Avec la fin du cabotage sur le Saint-Laurent, le port de Québec s'est vidé, laissant des dizaines d'entrepôts désaffectés pendant que ses bureaux d'affaires autrefois prestigieux ont migré vers la haute-ville ou les nouveaux édifices de Sainte-Foy. Puis, dans les années 1970, Saint-Roch est tombé à son tour au profit des centres commerciaux de banlieue, au point où le quartier fut surnommé «plywood city». Québec Mer et Monde a lamentablement foiré, la création d'entreprises était au point zéro et les Nordiques ont quitté. Bon!
Les grandes gueules de la radio et la plume acerbe des scribes ont vite fait de profiter de cette période creuse pour attaquer inlassablement tout ce qui bougeait à Québec. Plusieurs personnalités de prestige refusaient les propositions d'assumer un leadership politique ou socio-économique de peur de se voir lapider par des propos offensants tant au niveau de leur engagement que personnellement. Non seulement les médias de la capitale se nourrissaient-ils de ce climat malsain, mais ils l'entretenaient sans vergogne.
Fort heureusement, on a fini par se secouer et ne plus entendre le hurlement des charognards. On a redressé la tête et Québec a développé une vision et un plan stratégique clair pour son développement économique. Depuis 15 ans, la donne a changé. Québec affiche un taux de chômage qui frise le plein-emploi. Québec est reconnue comme la meilleure ville au pays pour faire des affaires. Québec est une des destinations américaines les plus en évidence autour du globe. Bref, le ciel s'éclaircit.
Le dernier sondage Léger Marketing mené pour Québec Hebdo et rendu public le 13 janvier dernier dans notre cahier spécial Vision 2007 vient renforcer cette nouvelle perception et clore le bec à ceux qui aimeraient bien continuer à se faire oiseaux de malheur et entretenir la morosité sur la ville. Difficile d'interpréter autrement les réponses au sondage. Rappelons d'abord que l'enquête a été menée auprès d'un échantillonnage exceptionnel de 3 150 Québécois dont 350 à Québec et autant dans Chaudière-Appalaches. Ce qui lui confère une mince marge d'erreur de 1,7%.
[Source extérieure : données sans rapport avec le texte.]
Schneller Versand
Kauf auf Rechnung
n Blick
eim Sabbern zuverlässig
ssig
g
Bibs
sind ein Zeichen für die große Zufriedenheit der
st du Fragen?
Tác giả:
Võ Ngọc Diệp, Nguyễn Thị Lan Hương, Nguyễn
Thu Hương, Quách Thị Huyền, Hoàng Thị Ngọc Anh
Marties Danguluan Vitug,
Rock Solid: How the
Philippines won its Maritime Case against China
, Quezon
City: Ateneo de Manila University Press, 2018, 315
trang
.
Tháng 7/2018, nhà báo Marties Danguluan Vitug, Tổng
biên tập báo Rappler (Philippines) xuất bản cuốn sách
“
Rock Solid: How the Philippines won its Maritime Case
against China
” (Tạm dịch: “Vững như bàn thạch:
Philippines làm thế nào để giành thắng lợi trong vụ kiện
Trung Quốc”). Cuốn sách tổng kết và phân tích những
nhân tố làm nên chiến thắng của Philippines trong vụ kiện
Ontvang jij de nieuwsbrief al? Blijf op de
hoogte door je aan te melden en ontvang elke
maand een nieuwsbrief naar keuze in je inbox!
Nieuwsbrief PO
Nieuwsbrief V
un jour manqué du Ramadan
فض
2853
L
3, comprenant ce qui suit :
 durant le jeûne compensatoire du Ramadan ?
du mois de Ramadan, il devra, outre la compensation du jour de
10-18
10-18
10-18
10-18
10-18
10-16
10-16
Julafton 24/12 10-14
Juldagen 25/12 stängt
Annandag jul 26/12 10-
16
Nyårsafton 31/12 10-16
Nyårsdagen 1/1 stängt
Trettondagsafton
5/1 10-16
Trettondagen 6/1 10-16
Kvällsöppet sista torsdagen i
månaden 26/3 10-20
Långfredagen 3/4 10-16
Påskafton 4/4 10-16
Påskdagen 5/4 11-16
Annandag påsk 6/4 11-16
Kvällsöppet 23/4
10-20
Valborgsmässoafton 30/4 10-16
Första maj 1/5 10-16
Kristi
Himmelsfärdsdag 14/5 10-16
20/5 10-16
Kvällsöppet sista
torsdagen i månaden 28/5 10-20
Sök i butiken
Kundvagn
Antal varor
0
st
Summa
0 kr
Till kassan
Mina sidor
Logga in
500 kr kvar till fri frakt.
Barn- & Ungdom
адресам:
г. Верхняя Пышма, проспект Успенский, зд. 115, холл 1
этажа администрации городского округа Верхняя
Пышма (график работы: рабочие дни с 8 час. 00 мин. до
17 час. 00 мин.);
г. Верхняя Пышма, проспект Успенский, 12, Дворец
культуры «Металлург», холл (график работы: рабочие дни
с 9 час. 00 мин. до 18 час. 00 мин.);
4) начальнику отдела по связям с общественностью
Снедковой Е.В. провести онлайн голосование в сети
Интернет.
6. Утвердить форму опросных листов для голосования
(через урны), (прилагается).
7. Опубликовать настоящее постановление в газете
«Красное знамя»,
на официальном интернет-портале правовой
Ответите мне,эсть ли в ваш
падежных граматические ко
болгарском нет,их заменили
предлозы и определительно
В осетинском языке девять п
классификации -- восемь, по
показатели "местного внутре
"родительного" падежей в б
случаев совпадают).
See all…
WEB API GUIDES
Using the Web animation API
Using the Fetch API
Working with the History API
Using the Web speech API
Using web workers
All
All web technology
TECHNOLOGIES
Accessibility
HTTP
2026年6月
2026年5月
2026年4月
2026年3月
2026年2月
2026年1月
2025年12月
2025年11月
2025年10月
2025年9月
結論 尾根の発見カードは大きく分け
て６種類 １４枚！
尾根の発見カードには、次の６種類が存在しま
AppréciationToujours selon le sondage, à Québec, 90% des gens aiment leur travail et 92% aiment leur vie. Quand on aime son travail et qu'on apprécie sa vie, on est certes peu accablé par la tristesse. Signe de confiance en soi, 65% des gens de Québec s'estiment autant ou plus compétents que leur patron et 59% pensent qu'ils pourraient être mieux payés pour leur travail. Ce type de réponses aux sondeurs exprime clairement le sentiment d'être en mesure d'assumer des fonctions plus importantes et démontre la bonne opinion qu'on a de soi. Par ailleurs, un sentiment de sécurité habite notre population puisque 82% des répondants affirment qu'ils ne craignent pas de perdre leur emploi. Léger Marketing illustre on ne peut plus clairement qu'à Québec les gens sont personnellement dans des dispositions fort positives, qui n'ont rien à voir avec le climat qui régnait encore voilà 15 ans.
De plus, le sondage révèle que 83% des Québécois sont satisfaits du climat économique actuel et 84% croient que la situation demeurera la même ou s'améliorera encore en 2007. Non seulement Léger Marketing vient-il abattre le mythe de la morosité régionale, mais un sondage local mené par Axiome Marketing pour le compte de la Chambre de commerce de Québec auprès de plus de 200 membres de ce regroupement de gens d'affaires démontre que 92,3% des répondants évaluent que les perspectives économiques en 2007 sont positives. Voilà qui vient de fermer le cercueil.
Précisons ici que les sondages n'ont aucune valeur éternelle. Ils constituent une simple photographie de l'opinion publique prise à un moment précis. Bien des choses peuvent influencer ces opinions et modifier les tendances dans un sondage suivant. Néanmoins, au début de 2007, il semble que la population ait balayé sous le tapis le climat de morosité qui sévissait il n'y a pas si longtemps. Il est juste malheureux que certains ténors cherchent régulièrement à ranimer le cadavre.